Paris (awp/afp) - Convoité par Veolia son concurrent, Suez contre-attaque en annonçant mercredi une accélération de son plan de développement, qui vise précisément à détrôner son vieux rival de sa place de numéro un mondial de l'eau et des déchets.

Le temps presse. Veolia, qui ambitionne de créer "un super champion" du secteur, a proposé fin août à Engie de lui racheter ses 29,9% de parts dans Suez pour 2,9 milliards d'euros, avant de s'attaquer au reste des actions. Le groupe estime que le compte n'y est pas, mais il a jusqu'à fin septembre seulement pour répondre.

La direction de Suez, vigoureusement opposée au projet, s'est donc lancée dans une course pour monter un projet alternatif avec des partenaires investisseurs, et pour gagner une âpre bataille d'influence.

A 18H45, son président Philippe Varin et son directeur général Bertrand Camus doivent être reçus par Bruno Le Maire, à la demande du ministre de l'Economie.

Ce sera la première fois depuis le début du bras de fer. Les deux dirigeants, qui dénoncent les risques d'une d'OPA "funeste" notamment en terme d'emploi, devraient aussi réexpliquer le projet industriel qu'ils portent depuis un an, explique une source proche du dossier.

Le groupe a ainsi annoncé mercredi être en négociations avec l'allemand Schwarz, pour lui céder des activités de recyclage (hors plastiques et déchets dangereux) pour 1,1 milliard d'euros, dans le cadre de sa stratégie de développement annoncée en octobre 2019.

La stratégie de Suez à horizon 2030, qui passe par des cessions et des acquisitions, vise notamment à concentrer son activité sur des domaines à haute valeur ajoutée. L'accord prévoit ainsi un partenariat avec Schwarz, propriétaire de Lidl, pour faire progresser l'économie circulaire.

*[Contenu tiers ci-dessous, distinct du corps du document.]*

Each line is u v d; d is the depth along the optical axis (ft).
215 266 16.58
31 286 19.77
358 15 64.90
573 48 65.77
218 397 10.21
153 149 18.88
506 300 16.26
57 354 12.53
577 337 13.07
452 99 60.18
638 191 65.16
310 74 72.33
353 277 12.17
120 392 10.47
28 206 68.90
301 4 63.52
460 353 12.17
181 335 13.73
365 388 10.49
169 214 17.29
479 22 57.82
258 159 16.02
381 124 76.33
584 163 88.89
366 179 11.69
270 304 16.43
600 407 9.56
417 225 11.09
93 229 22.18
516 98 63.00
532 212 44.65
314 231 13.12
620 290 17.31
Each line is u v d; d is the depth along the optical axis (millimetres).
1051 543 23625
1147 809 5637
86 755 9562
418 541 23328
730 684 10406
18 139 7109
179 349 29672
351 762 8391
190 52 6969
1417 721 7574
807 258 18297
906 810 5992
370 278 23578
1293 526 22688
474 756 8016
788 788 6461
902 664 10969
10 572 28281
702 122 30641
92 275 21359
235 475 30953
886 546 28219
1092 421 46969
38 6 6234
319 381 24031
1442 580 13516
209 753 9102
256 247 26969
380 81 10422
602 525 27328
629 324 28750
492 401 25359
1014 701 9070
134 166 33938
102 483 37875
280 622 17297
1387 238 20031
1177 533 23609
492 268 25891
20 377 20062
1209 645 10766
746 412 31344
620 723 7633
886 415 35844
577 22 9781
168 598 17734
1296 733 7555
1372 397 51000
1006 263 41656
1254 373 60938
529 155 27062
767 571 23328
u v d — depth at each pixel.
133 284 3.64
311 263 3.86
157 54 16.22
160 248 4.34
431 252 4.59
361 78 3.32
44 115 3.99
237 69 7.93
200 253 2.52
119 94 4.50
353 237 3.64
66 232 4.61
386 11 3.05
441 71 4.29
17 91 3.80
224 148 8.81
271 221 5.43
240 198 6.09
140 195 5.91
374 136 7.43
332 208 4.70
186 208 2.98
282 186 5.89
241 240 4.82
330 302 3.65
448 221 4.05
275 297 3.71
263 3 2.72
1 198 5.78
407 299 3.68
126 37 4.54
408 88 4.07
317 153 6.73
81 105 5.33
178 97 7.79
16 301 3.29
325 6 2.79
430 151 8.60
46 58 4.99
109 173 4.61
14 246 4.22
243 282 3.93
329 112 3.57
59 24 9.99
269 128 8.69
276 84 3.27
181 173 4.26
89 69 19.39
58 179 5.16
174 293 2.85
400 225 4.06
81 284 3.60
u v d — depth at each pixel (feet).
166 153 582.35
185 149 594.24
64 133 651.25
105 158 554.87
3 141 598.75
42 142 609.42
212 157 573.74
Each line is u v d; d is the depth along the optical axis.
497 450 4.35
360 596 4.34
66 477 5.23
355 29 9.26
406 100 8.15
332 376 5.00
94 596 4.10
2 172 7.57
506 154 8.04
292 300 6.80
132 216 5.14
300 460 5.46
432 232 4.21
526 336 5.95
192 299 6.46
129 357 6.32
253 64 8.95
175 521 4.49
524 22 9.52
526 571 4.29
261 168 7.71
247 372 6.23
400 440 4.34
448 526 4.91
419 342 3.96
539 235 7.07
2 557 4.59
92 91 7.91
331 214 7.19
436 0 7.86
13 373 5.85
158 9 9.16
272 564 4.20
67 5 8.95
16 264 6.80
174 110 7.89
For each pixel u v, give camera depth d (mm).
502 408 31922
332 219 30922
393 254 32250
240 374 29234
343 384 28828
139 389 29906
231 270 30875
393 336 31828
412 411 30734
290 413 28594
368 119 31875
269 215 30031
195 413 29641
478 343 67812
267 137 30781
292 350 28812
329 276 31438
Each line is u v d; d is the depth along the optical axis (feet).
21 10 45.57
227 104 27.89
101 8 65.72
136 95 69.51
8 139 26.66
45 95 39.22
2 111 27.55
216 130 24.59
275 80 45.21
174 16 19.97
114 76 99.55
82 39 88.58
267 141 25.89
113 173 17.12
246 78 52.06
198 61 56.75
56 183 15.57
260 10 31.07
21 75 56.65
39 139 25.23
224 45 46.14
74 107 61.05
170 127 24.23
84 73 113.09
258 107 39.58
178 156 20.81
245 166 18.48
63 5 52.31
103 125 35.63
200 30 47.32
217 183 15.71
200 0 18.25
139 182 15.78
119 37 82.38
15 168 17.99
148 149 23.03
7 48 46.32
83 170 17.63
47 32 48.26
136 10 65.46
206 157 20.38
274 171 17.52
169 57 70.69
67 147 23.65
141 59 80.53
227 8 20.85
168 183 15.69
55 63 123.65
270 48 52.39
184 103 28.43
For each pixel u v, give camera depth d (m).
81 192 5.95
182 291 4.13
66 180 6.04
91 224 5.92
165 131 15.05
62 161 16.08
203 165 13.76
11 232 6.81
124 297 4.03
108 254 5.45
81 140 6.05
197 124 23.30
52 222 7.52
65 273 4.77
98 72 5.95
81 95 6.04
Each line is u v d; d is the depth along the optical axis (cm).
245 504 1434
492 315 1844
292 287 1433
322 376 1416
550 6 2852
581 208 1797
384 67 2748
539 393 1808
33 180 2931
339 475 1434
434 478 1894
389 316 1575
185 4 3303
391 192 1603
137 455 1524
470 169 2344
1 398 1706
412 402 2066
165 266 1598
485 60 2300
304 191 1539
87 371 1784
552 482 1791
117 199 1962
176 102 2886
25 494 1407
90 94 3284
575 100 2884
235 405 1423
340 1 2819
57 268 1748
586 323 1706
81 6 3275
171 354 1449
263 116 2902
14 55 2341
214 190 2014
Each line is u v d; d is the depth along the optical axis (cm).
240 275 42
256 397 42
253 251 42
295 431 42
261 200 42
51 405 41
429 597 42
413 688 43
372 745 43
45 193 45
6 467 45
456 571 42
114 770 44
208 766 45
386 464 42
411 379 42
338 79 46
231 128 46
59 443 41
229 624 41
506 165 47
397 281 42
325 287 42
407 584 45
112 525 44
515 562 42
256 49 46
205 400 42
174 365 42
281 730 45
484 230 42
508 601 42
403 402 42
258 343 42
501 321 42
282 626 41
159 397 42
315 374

"Ce projet marque une étape majeure dans la réalisation de notre plan stratégique, qui prévoit de concentrer nos forces notamment en France et en Europe sur les activités et géographies où l'on peut déployer nos innovations les plus prometteuses pour être le leader des services à l'environnement", a commenté Bertrand Camus, à propos d'une opération qui "valorise la qualité de notre portefeuille d'activités".

"L'annonce de ce (mercredi) matin démontre qu'on avance comme prévu", a déclaré le directeur financier Julian Waldron à quelques journalistes.

Plusieurs chevaliers blancs?

"C'est un projet industriel, c'est le socle de la création de valeur pour nos actionnaires et nos autres parties prenantes, ce n'est pas du court terme", a-t-il ajouté. "Montrer son potentiel de création de valeur, cela me semble crucial tout le temps et oui, il est encore plus important, aujourd'hui, de démontrer qu'on avance".

Dans le même temps, un aréopage de juristes et banquiers (Goldman Sachs, Société Générale, Rothschild, JP Morgan...) entoure les préparatifs de contre-offre. De l'avis d'analystes financiers, trouver un seul chevalier blanc sur ce secteur n'est pas simple. Mais pourquoi pas plusieurs.

Plusieurs noms reviennent. Ainsi le fonds français d'investissement Antin, qui suit "de près" la situation, selon une source proche de cet acteur spécialisé dans l'eau et les infrastructures.

"Antin a les moyens financiers pour être un acteur majeur de ce dossier", affirme-t-elle. Et "dans le cas où cette opération se ferait avec d'autres acteurs, Antin a l'habitude de travailler en consortium".

En revanche Axa, dont le nom est apparu dans la presse, ne fait pas partie du projet, selon une source proche.

L'Etat, actionnaire de référence d'Engie, a prévenu qu'il serait vigilant sur la question de l'emploi et de "l'empreinte industrielle française".

"Nous regardons avec un souci d'équité l'offre de Veolia ou les autres offres qui pourraient venir", a affirmé précédemment M. Le Maire, ajoutant qu'"il ne doit pas y avoir dans cette opération un vainqueur et un vaincu".

Les syndicats de Suez appellent à une nouvelle journée d'action contre ce projet le 22 septembre. Le comité social et économique du groupe a voté mardi le lancement d'un droit d'alerte économique.

Le groupe compte 90.000 salariés dans le monde, dont 30.000 en France. Si son OPA aboutit, Veolia a prévu de revendre la branche eau de Suez en France au fonds Meridiam, assurant que l'emploi serait préservé.

Les deux parties auront l'occasion de s'expliquer de nouveau, publiquement, le 23 septembre, à l'Assemblée nationale devant les députés de la Commission des Finances.